Well, actually, no, we can’t all agree on that. A Pew Research Center poll released just this week puts some data behind something I’ve be mulling over for years: Democrats and Republicans have enormously different ideas of why some people are rich and others are poor and these attitudes involve a healthy dose of judgement.

The first time this issue whacked me upside the head was during a heated argument with my brother, a longtime Republican, who felt higher taxes on the wealthy were unfair because they work so hard for their money. This was a long time ago, so in all fairness I can’t recall if I was riled up enough to call him naïve (we say some pretty terrible things to our siblings) or simply pointed out that many of these people were given big advantages in life. I do know, however, that this led me to wonder what this meant in terms of how they feel about the poor. Are they poor because they don’t work hard?

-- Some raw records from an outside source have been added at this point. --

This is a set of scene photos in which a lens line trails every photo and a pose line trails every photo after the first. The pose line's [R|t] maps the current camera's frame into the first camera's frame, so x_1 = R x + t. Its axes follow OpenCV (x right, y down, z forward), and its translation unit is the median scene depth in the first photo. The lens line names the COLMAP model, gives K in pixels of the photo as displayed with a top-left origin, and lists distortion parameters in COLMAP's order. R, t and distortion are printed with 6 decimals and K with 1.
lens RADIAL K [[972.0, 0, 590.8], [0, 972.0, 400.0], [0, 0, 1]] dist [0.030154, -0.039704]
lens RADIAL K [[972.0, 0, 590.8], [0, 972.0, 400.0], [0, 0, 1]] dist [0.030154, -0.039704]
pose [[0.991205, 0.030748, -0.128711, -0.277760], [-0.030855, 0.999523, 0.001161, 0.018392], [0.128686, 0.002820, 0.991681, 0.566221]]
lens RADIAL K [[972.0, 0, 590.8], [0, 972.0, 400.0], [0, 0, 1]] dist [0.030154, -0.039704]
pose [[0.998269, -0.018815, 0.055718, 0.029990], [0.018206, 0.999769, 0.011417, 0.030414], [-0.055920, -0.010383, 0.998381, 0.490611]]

It turns out that my brother was very much in line with his fellow Republicans, 66% of whom think that rich people got that way through hard work and only 21% because they had advantages in life. And, it indeed does follow that poor people are where they are out of laziness, but to be fair, the study uses the toned down term “lack of effort.” 56% Republicans attribute this lack of effort to why poor people are poor rather than circumstances beyond their control, which came in at 32%. On both counts, Democrats flipped the numbers attributing wealth to advantages and poverty to circumstances.

Pew Research Center

What does this have to do with healthcare? It's the reason why Republicans don't support providing it, or pretty much any other type of government benefits to everyone. Their argument is about fairness, asking why they should pay for the people who aren't working so hard. That's what the Tea Party protests were all about, not wanting to pay for people who got in over their heads with their mortgages and Obamacare was viewed along these same lines, that it amounted to paying for others who are not pulling their own weight.

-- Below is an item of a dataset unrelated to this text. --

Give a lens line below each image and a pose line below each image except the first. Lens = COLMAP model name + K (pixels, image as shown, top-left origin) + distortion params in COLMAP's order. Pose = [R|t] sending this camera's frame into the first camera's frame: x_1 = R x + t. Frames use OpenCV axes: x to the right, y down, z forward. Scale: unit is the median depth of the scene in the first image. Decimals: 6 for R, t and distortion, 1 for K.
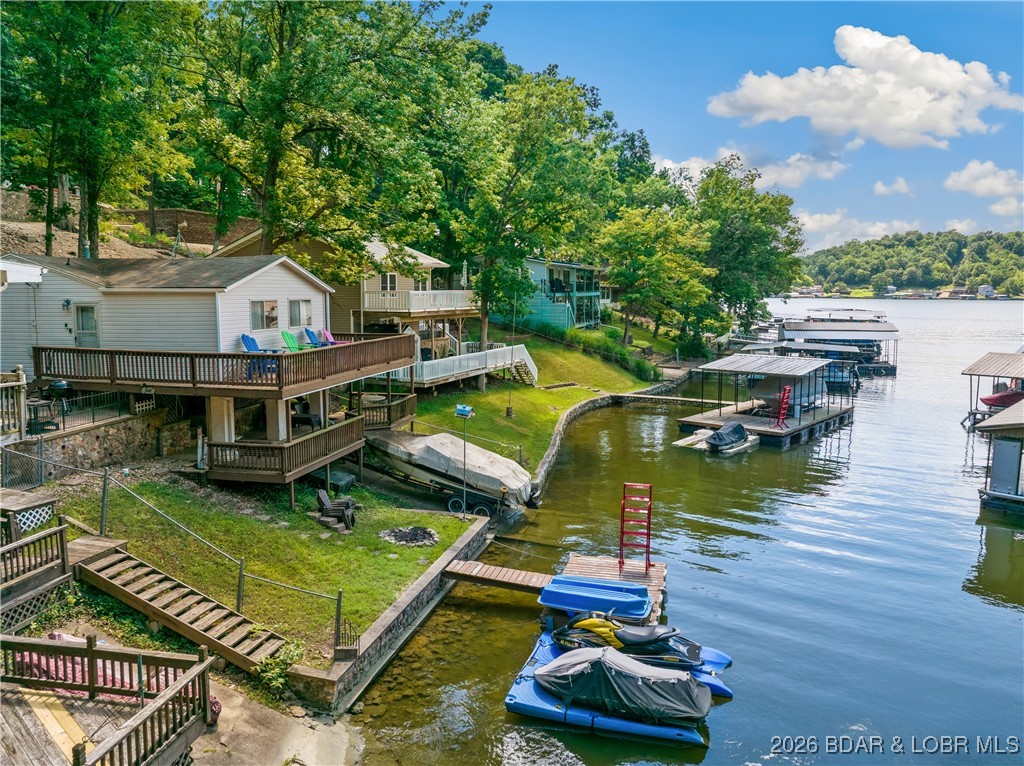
lens RADIAL K [[733.8, 0, 512.0], [0, 733.8, 383.0], [0, 0, 1]] dist [-0.032687, -0.001498]
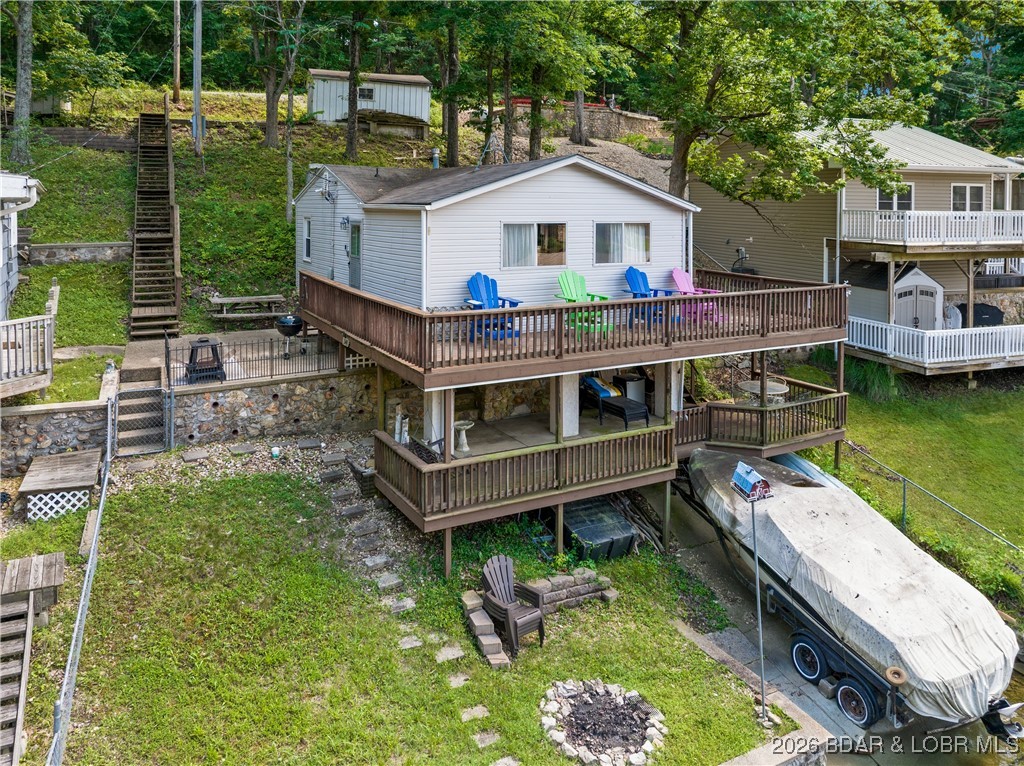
lens RADIAL K [[773.4, 0, 509.8], [0, 773.4, 215.4], [0, 0, 1]] dist [-0.011492, -0.005568]
pose [[0.677330, 0.012632, -0.735571, 0.151263], [-0.097323, 0.992603, -0.072571, -0.061868], [0.729214, 0.120742, 0.673549, 0.471840]]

Pulling one's own weight is certainly a value we Americans all share, but many of us on the left have cringed when we've seen this mostly positive value get ugly. We all heard the shouts of “let 'em die” during a 2012 Republican debate when discussing uninsured people. A Republican friend once growled at me that if people want healthcare “they need to go get better jobs.”

So, we can't all agree that it shouldn't matter how much money you make because for many Americans, it's an indicator of laziness vs. hard work. It is a piece of American culture I've often struggled to explain to folks in Spain, one that's rooted in our Puritan beginnings and, in fact, something that came into much sharper focus for me after I moved abroad. In the U.S. we're squeamish about money, especially the lack of, while in Spain it's exactly the opposite. In the land of the mil-euroistas, people who make €1,000 (about $1100) per month or less, you're kind of considered an asshole if you're not complaining about how broke you are.

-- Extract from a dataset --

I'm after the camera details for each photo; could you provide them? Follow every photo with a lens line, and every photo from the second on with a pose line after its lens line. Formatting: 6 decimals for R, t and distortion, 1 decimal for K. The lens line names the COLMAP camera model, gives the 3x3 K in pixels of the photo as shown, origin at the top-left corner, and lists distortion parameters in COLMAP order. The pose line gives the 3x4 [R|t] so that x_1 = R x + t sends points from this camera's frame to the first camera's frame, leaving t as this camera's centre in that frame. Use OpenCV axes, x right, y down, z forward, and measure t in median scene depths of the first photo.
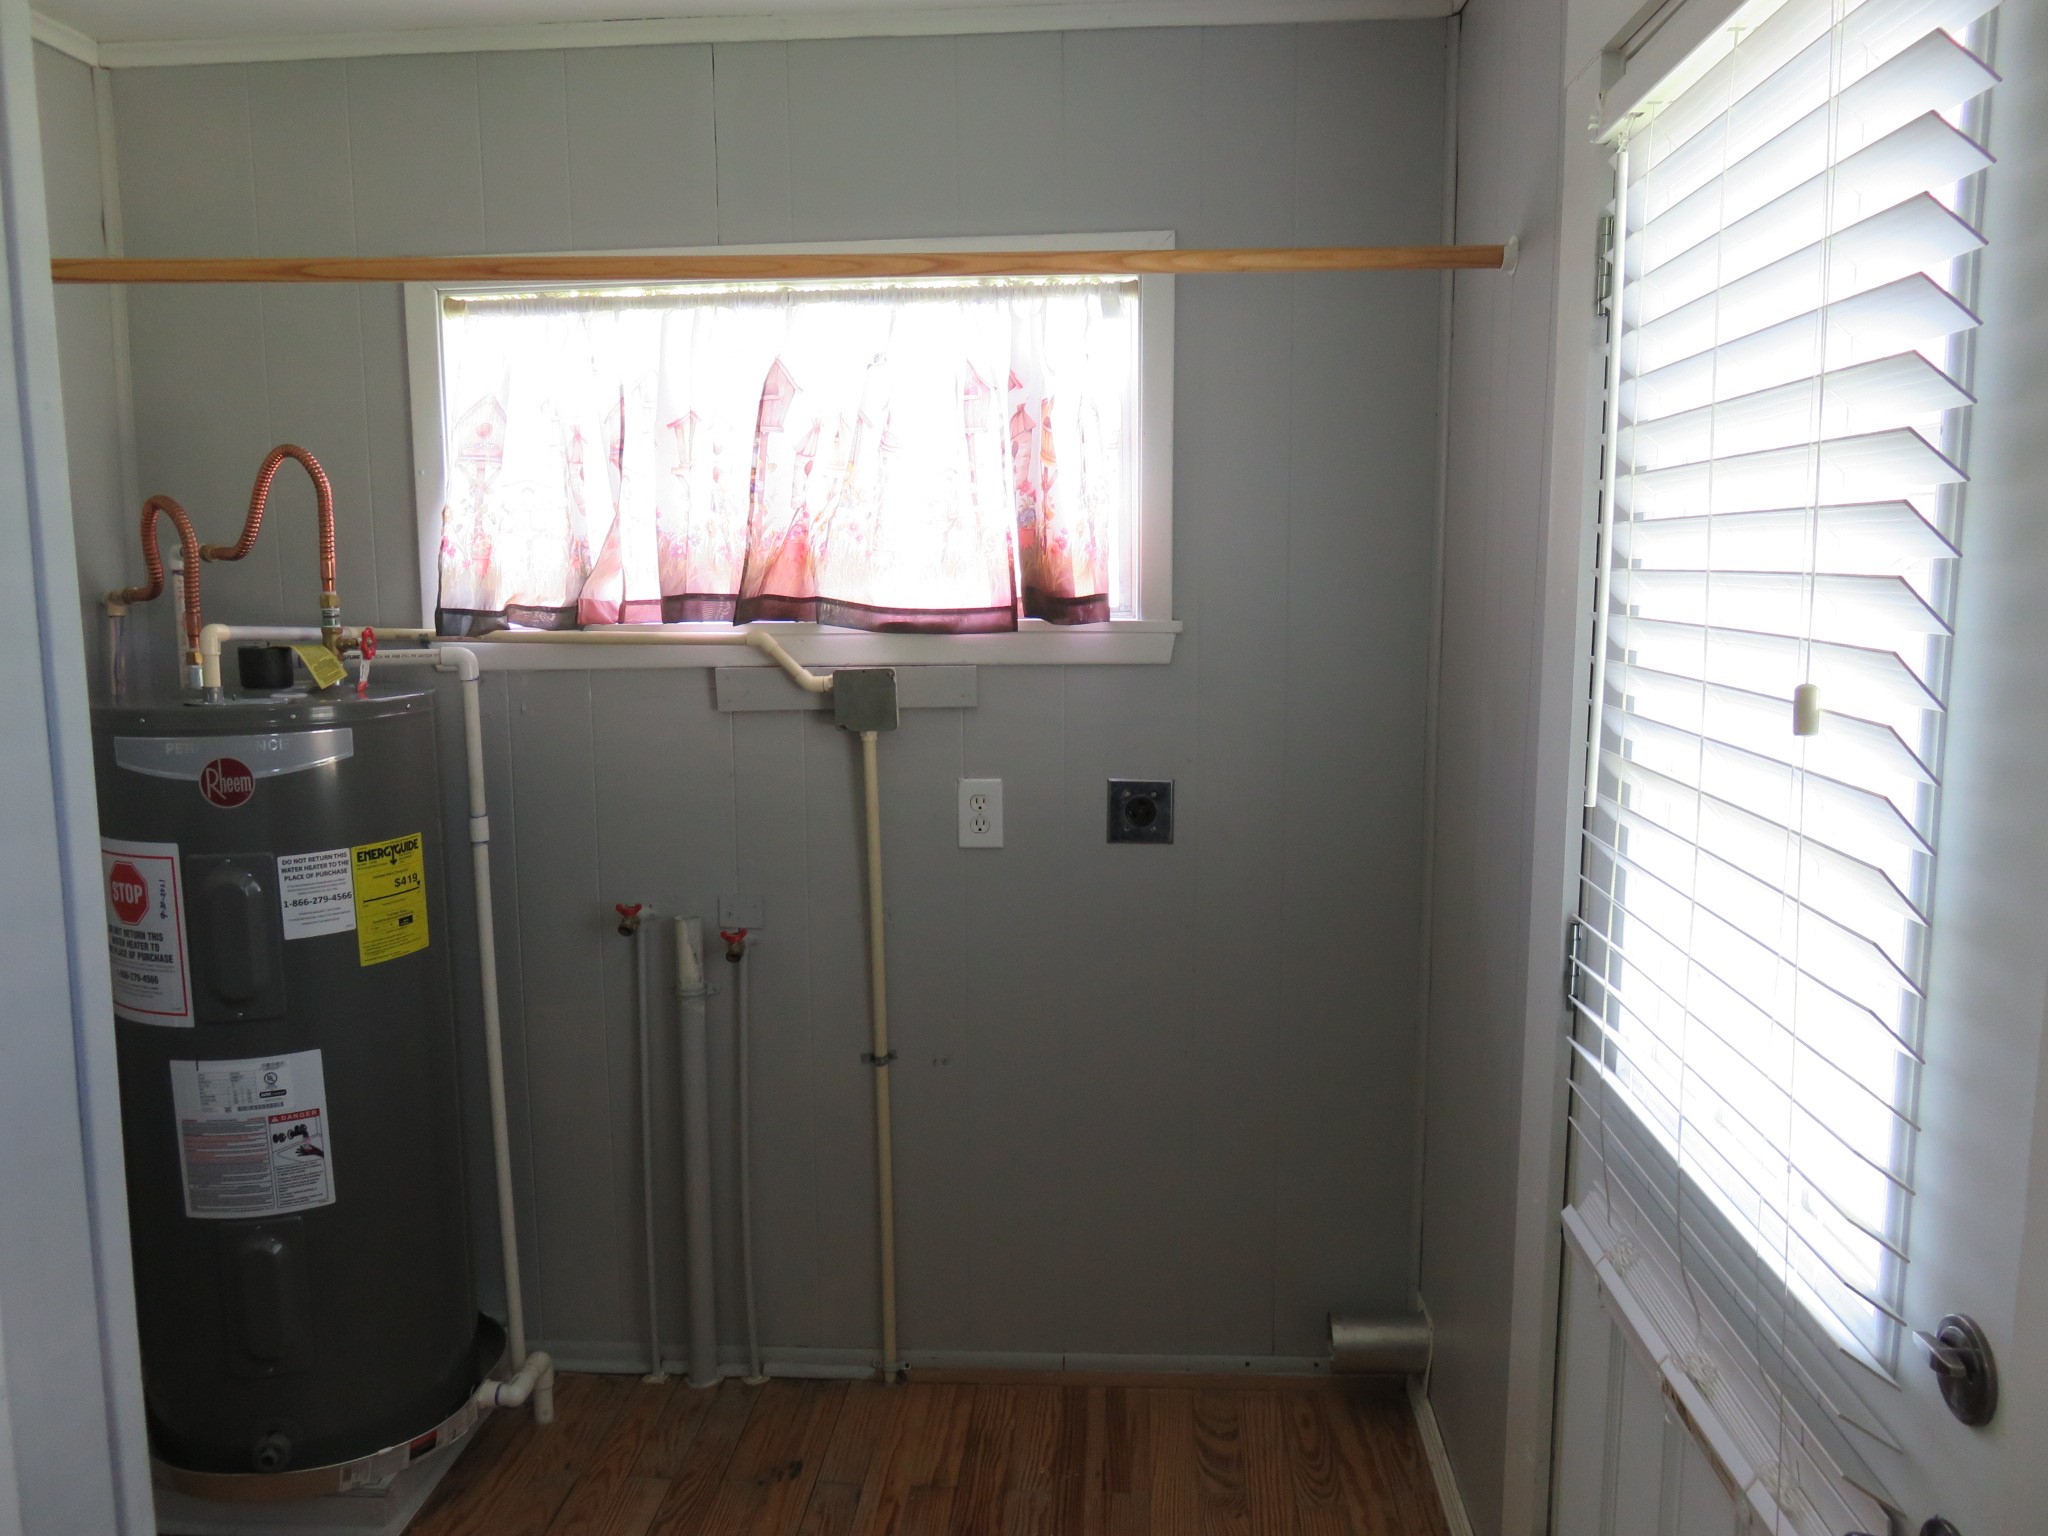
lens RADIAL K [[1546.3, 0, 1025.1], [0, 1546.3, 770.0], [0, 0, 1]] dist [-0.003623, 0.010804]
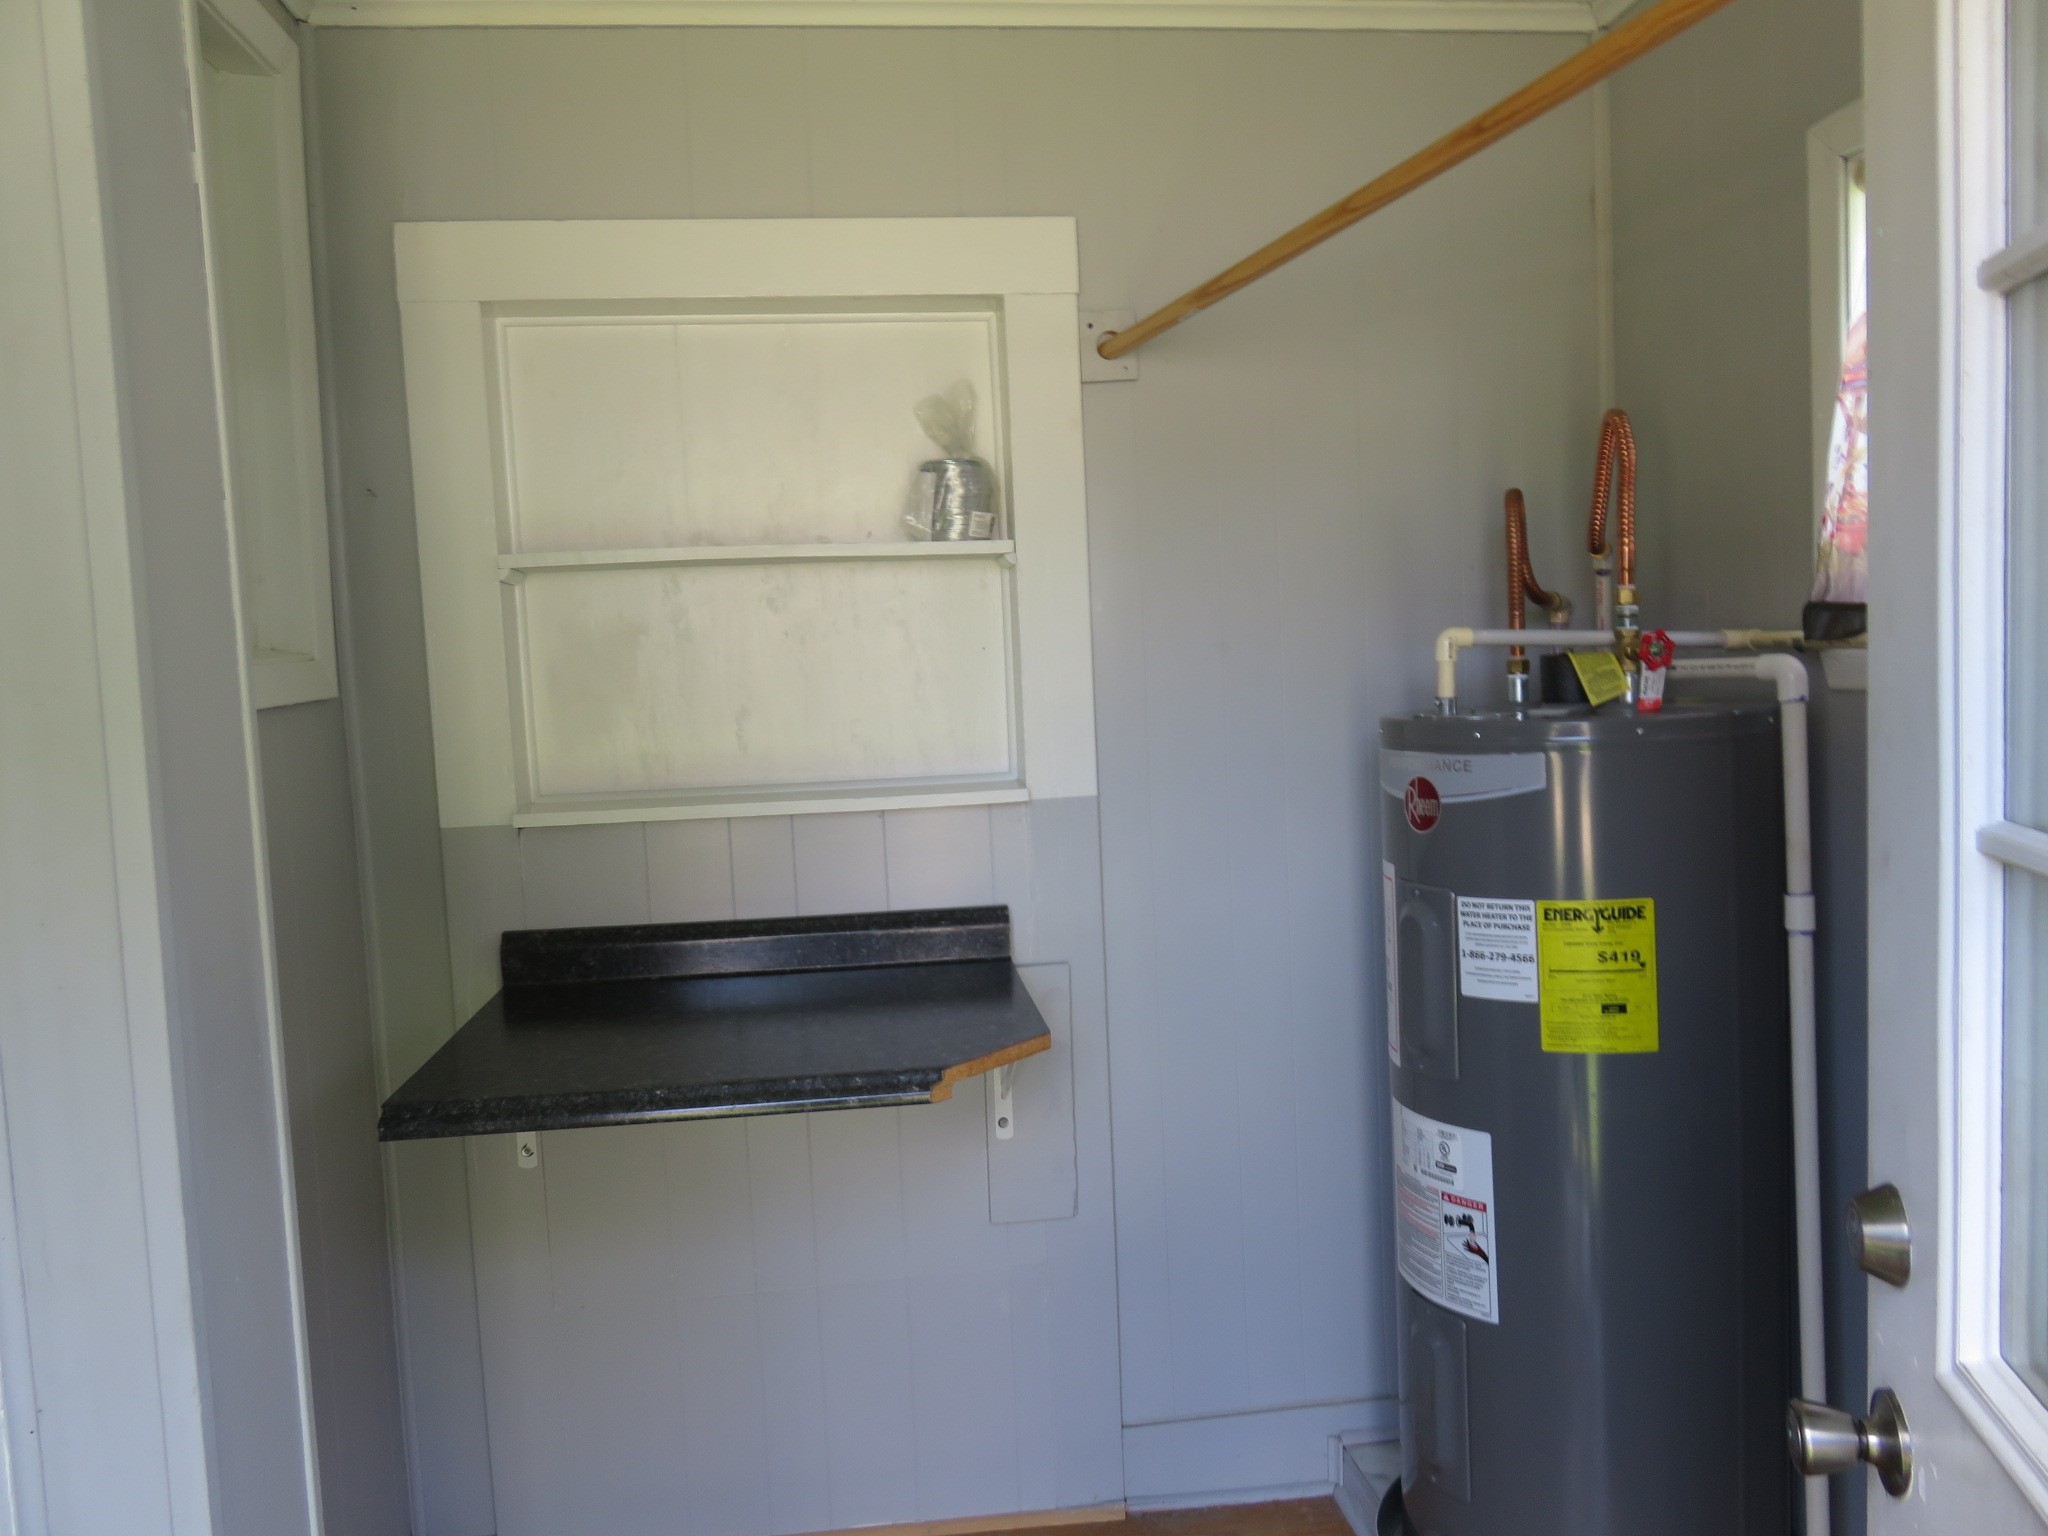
lens RADIAL K [[1546.3, 0, 1024.8], [0, 1546.3, 764.2], [0, 0, 1]] dist [-0.003623, 0.010804]
pose [[0.205230, 0.067787, -0.976363, 0.294367], [-0.087827, 0.994849, 0.050610, -0.038487], [0.974765, 0.075364, 0.210127, 0.565796]]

At the same time, many Spanish folks, especially on the left, find it naïve think that rich people have gotten to the top by hard work only. There's a pervasive cynicism that assumes that they were given every advantage in the world and perhaps a little foul play was involved. This cynicism can also get extreme and unfair and is an idea the floats around the far left in the U.S. as well.

Wealth and poverty have much to do with the advantages and disadvantages we are born with and to some extent, what each of us do with the hand we're dealt. Kimmel's rallying cry was right on target for Democrats whose hearts bleed for the poor, but it fell flat with most Republicans because they just don't think that way. And whether Democrats want to engage with them or just fight, they're going to need to understand this better.